Sunday, February 15, 2009

Lessons learned and magic numbers.

One of the things you do when you start developing software, especially in a new or cutting-edge area, is believe you know what's best for your users and try to hide any complexities from them. That's one of the reasons we pushed RPC as the best way in which to develop distributed applications in the 1980's. Well back when we started developing Arjuna we took hiding complexity to heart, since simplifying the development of transactional applications was core to all of our PhDs. And I think we did a very good job with the initial releases.

However, once we gave the system to people (the source was made freely available by FTP in 1991, but various industry sponsors were using it before then) the feedback we got was very interesting: users will always do things you didn't expect and demand flexibility in what you produce.

In Arjuna this didn't impact the interfaces users saw but many of the internal development parameters that we had used, thinking that they would never need to be configurable (statically or dynamically). For example, when making a remote invocation on an object failures can occur (the network could partition, the machine hosting the object could crash, etc.) In the absence of a perfect failure detector you use failure suspicion and timeouts. Basically if a response does not come back from the object in time T then you assume the object has failed and act accordingly. But if you get the timeout value wrong then you can make the wrong decision with associated consequences. The timeout value really needs to take into account how long work might take to execute, how overloaded a machine may be, network congestion etc. So one value is rarely right for every application. But we didn't take that into account initially and hard-coded a magic number into the system.

There were other examples of magic numbers, including: the number of RPC retransmissions to use before assuming that a request (or response) cannot get through to the endpoint (why should 5 be any better than 2 or worse than 10?); the number of clustered name server instances; the object store location; the orphan detection period; the lock-conflict detection timeout etc. These were all things we believed had the best (sensible) values, but with hindsight it was clear that it was all based on limited deployment knowledge.

What this all lead to quite quickly was a methodology of expect the unexpected and develop accordingly as far as your users are concerned. We made the system extremely flexible and configurable, where many of the old magic numbers could be overridden either as the system ran or during deployment, with sensible defaults (trying to hit Pareto's 80/20 principle). Those magic numbers we didn't make configurable were clearly documented (both so we could remember as much as users could determine why something was behaving the way it was).

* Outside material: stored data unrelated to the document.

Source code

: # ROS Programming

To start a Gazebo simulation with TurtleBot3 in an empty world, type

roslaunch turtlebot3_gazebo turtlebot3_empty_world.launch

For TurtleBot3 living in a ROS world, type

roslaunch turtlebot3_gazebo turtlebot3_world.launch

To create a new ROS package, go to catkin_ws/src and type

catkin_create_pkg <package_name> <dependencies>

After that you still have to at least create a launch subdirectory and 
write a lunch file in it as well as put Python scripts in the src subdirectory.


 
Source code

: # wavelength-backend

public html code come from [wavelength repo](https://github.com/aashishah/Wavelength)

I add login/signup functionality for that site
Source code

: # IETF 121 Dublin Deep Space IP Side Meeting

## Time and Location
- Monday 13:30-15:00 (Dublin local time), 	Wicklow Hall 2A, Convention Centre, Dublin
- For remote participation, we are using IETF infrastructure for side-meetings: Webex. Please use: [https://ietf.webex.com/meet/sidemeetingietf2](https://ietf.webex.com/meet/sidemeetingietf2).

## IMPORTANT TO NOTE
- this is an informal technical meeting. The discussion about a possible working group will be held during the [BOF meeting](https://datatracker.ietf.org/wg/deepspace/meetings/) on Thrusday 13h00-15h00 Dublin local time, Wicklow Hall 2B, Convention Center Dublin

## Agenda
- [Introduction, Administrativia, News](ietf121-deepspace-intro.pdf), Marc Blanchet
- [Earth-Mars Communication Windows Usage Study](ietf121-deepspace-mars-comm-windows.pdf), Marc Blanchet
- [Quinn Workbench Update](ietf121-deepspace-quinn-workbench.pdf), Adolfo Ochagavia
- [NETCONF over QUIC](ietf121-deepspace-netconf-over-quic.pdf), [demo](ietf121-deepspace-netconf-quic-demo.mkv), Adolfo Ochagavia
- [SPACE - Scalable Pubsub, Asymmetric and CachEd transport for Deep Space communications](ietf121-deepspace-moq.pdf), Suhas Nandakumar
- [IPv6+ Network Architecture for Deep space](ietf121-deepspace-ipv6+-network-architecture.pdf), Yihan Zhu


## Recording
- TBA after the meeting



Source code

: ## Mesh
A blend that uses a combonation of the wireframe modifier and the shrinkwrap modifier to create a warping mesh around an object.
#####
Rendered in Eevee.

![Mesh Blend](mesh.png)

From the feedback we received over the past 20 years I think we managed to come close to the right set of compromises. It's true that most users are happy with the default values we set (which were/are revised based on feedback). But those smaller users who really do need the ability to change things now (or since 20 years ago) have the ability to modify them without rebuilding the system. This has been important in the systems adoption and it's a lesson that we continue to apply. So if you're developing software, beware of using too many magic numbers and if you don't make them configurable you need to understand (and believe) why that's the case and, importantly, document them just in case!